Perhaps it was Shakespeare himself who was the whale that Melville rode, a Leviathan of language at the bottom of our selves(or our sense of ourself, if you take Harold Bloom's contention that Shakespeare created our sense of human being.) Certainly the man was daunting -- Bloom says the Bard had a vocabulary of more than 21,000 words, and his creation of Hamlet rivals that of Jesus as the central figure of Western consciousness, embodying "a vision that is everything and nothing, a person who was ... everyone and no one, an art so infinite that it contains us, and will go on enclosing those likely to come after us." (Shakespeare: The Invention of the Human

But what is amazing -- and, I believe, essential -- is that both Melville and Keats found their Shakespeare -- himself no academic -- outside of the academy; they were both unschooled in their approach, identifying and ratifying with him out of their own raw and vital natures. Their embrace of Shakespeare occurred at an animal level.
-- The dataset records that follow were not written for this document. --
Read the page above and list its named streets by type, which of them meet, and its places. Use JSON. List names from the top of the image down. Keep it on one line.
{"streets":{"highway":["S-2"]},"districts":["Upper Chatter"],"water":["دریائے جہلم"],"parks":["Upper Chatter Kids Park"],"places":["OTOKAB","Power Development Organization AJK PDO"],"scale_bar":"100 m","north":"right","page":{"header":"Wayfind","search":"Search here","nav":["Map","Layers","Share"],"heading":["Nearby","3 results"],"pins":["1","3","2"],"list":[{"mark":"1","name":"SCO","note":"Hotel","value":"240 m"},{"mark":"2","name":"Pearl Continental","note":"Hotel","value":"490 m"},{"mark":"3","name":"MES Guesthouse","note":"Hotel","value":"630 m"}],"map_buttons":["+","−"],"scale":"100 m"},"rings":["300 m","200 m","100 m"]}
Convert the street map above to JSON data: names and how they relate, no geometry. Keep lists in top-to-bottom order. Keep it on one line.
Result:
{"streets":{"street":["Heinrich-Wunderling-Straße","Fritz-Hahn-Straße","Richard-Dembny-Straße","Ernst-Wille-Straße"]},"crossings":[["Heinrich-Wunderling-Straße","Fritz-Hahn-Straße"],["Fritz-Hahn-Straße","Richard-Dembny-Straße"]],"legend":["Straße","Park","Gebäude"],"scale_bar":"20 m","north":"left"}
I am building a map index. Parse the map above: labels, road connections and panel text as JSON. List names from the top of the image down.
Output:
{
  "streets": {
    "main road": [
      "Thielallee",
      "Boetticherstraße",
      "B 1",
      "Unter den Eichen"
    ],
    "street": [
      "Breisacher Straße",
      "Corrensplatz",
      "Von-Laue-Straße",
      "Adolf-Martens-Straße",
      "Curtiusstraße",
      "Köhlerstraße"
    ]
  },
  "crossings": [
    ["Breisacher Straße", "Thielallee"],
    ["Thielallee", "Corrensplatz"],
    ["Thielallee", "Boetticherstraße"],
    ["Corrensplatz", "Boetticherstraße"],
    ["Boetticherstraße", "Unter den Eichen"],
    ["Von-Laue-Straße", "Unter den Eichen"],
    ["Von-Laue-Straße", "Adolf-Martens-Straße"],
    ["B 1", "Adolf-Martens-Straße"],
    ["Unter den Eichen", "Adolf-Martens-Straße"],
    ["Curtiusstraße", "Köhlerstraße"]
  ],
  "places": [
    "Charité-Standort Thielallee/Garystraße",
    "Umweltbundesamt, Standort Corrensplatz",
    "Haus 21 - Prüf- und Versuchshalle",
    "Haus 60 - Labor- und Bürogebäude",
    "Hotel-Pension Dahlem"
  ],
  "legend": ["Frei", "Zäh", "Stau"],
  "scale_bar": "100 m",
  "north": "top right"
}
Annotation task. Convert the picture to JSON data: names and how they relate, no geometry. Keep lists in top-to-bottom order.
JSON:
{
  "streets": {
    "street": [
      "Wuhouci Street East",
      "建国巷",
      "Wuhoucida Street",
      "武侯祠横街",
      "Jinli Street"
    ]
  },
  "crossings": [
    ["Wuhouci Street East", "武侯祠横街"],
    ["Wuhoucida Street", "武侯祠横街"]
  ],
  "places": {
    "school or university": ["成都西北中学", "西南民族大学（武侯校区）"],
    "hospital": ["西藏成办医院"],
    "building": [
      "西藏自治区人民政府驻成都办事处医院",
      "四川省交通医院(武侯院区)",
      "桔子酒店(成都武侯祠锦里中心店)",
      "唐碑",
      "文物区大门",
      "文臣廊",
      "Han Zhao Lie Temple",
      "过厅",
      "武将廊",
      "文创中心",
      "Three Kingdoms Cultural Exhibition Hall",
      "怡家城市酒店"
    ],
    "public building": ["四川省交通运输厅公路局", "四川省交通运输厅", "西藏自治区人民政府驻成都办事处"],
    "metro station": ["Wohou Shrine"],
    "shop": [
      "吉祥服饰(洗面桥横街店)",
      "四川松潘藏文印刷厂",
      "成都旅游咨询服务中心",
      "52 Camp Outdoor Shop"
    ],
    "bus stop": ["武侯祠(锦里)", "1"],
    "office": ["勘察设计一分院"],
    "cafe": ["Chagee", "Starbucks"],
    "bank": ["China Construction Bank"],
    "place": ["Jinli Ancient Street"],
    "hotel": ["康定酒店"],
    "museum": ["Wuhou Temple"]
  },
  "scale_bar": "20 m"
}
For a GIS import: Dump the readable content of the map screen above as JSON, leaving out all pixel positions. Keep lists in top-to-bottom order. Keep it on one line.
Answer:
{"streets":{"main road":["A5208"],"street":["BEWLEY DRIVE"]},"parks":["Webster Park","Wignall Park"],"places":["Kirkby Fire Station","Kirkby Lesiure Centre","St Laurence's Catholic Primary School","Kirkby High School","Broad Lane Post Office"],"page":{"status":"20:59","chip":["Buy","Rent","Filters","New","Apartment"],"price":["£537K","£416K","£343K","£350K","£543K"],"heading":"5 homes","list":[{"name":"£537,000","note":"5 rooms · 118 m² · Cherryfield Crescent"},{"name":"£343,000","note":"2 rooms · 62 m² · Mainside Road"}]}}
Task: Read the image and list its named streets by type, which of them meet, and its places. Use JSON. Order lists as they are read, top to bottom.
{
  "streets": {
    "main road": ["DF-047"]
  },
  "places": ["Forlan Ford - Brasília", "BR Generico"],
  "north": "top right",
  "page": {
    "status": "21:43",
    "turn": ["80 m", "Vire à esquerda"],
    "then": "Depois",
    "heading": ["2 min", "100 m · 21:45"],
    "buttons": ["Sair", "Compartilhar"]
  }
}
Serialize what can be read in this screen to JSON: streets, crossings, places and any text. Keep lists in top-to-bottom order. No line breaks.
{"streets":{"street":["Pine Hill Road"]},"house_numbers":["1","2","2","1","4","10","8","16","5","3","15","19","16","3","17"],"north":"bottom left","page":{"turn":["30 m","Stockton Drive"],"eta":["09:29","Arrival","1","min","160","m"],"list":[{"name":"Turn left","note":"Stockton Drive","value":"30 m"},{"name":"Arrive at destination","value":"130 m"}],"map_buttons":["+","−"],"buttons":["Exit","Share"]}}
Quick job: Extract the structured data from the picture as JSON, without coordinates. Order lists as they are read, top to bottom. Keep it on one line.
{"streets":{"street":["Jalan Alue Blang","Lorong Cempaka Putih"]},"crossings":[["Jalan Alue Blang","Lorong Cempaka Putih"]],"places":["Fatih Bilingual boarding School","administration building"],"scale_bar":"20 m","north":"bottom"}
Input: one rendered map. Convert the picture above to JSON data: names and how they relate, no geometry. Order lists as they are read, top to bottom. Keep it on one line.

Melville read and re-read Shakespeare's plays in the months before and during the writing of Moby Dick, and remarked on the plays that what he found most vitally in them was not purity of drama or a broad understanding of human psychology but "those deep far-way thing in him; those occasional flashings-forth of the intuitive Truth in him; those short, quick probings at the very axis of reality .... "the things which we feel to be so terrifically true" that no merely good man would ever speak them. Melville found his Vedas at the bottom of Shakespeare, in his terrifying depths. One of my favorite passages from Moby Dick, which I've quoted here before, comes when the crew of the Pequod have caught their first whale; the head is cut off and tied to the ship-- later it will be mined for the spermacetti trapped in the honeycombs of its skull while the crew work at stripping the blubber from the corpse and boiling it down for the whale oil. After the crew retires below decks, Ahab comes upon on the deck and contemplates the massive had hanging there, as if he were Hamlet observing the huge skull of the jester Yorick-or that of Shakespeare -- certainly the soliloquy is Shakesperean at its darkest and deepest:

"It was a black and hooded head, and hanging there in the midst of so intense a calm, it seemed the sphynx's in the desert. 'Speak, thou vast and venerable head,' muttered Ahab, 'which, though ungarnished with a beard, yet hear and there lookest hoary with mosses; speak, mighty head, and tell us the secret thing that is within thee. Of all divers, thou hast dived the deepest. The head upon which now the upper sun now gleams, has moved amid the world's foundations, where unrecorded names and navies rust, and untold hopes and anchors rot, where in her murderous hold this frigate earth is ballasted with bones of millions of the drowned. There, in the awful water land, there was thy most familiar home. Thou hast been where bell or diver never went, hast slept by many a sailor's side, where sleepless mothers would give their lives to lay them down. Thou saw'st the locked lovers leaping from their flaming ship; heart to heart they sank beneath the exulting wave; true to each other, when heaven seemed false to them. Thou saw'st the murdered mate when tossed by pirates from the midnight deck; for hours he fell into the deeper midnight of the insensate maw; and his murderers still sailed on unharmed -- while swift lightnings shivered the neighboring ship that would have borne a righteous husband to outstretched, longing arms. O head! thou hast seen enough to make an infidel of Abraham, and no syllable is thine!"

***

That's a dark dark truth, ainit? A mad truth, and ripe with knowledge of the far lands, bournes which no mortal traveller returns from. (Remember, Hamlet's soliloquy holding the skull of Yorick happens just after his own sea voyage.) And when Oran's head alights from the dirt of St. Columba's abbey, offering news of the Celtic hell that St. Columba was so eager to learn of, the truth was not one the saint could much abide ("Heaven is not as you have said, nor is hell as you have supposed," went the line), and thus the dead monk was promptly reburied.

Bloom again: "The ultimate use of Shakespeare is to let him teach you to think too well, to whatever truth you can sustain without perishing." Melville and Keats gain those truths at sea -- not in the aeries of thought, not from what they knew, but with skulls that poured far countries of brine.